Our leaders did not have the technical capability to run and govern a nation. What does the government leadership look like right now? Who is running the country and how?
- Some might say that René Préval was the only president in Haiti to serve two full terms.
- There were supposed to be legislative elections in October 2019 where a new parliament would have been voted into power did not happen. A lot of people who wanted to be elected were upset, feuling greater dissent.
- Where we are today is that we do not have a parliament, and by June 2020, we will not have mayors running major cities.
- We have a population that is hungry, that is poor, that is not able to produce to feed a growing population. We have leaders who are not able to lead and vacant seats in the government. We are in a state of political, economic, and social crisis. We have leaders without a vision.
- We should not be dependent on elections to resolve our problems. Hosting elections only appeases foreigners. We need to restructure the electoral process and we need to restructure political parties. We should not expect the government to be leading change agents in Haiti.
Widlore, as a young Haitian who is shaping the narrative through storytelling and journalism, where do we go from here?

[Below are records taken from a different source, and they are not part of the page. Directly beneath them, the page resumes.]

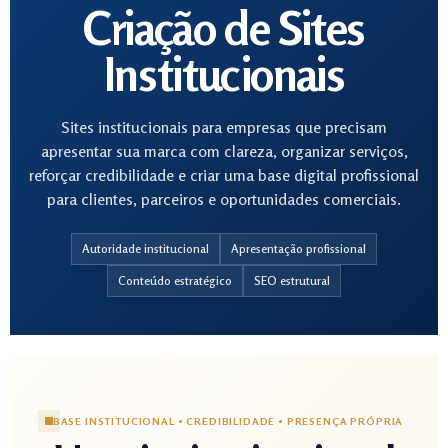
Criação de Sites
Institucionais
Sites institucionais para empresas que precisam
apresentar sua marca com clareza, organizar serviços,
reforçar credibilidade e criar uma base digital profissional
para clientes, parceiros e oportunidades comerciais.
Autoridade institucional
Apresentação profissional
Conteúdo estratégico
SEO estrutural
BASE INSTITUCIONAL • CREDIBILIDADE • PRESENÇA PRÓPRIA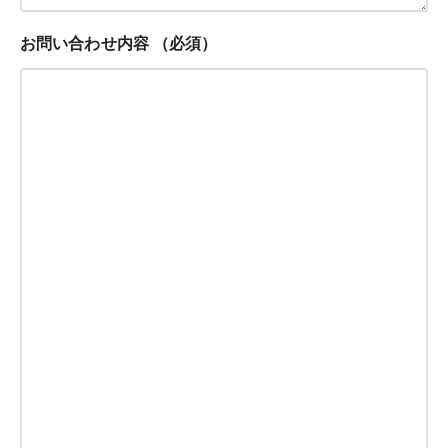
お問い合わせ内容
（必須）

- People are not hopeless. It is because there is hope that people are out on the streets protesting.
- There is a lot of mistrust of established authorities, but there is a lot of mistrust against the opposition as well. They were once part of the system that they are critiquing as deeply corrupting.
- You have people doing things, you have people taking initiative. We can and should talk about the challenges, but we need a news ecosystem that will also highlight people who are shaping the country in a positive way. There is a need to build a stronger news ecosystem, to hear stories of people doing amazing things for this country.
- We need to reframe what we consider to be newsworthy.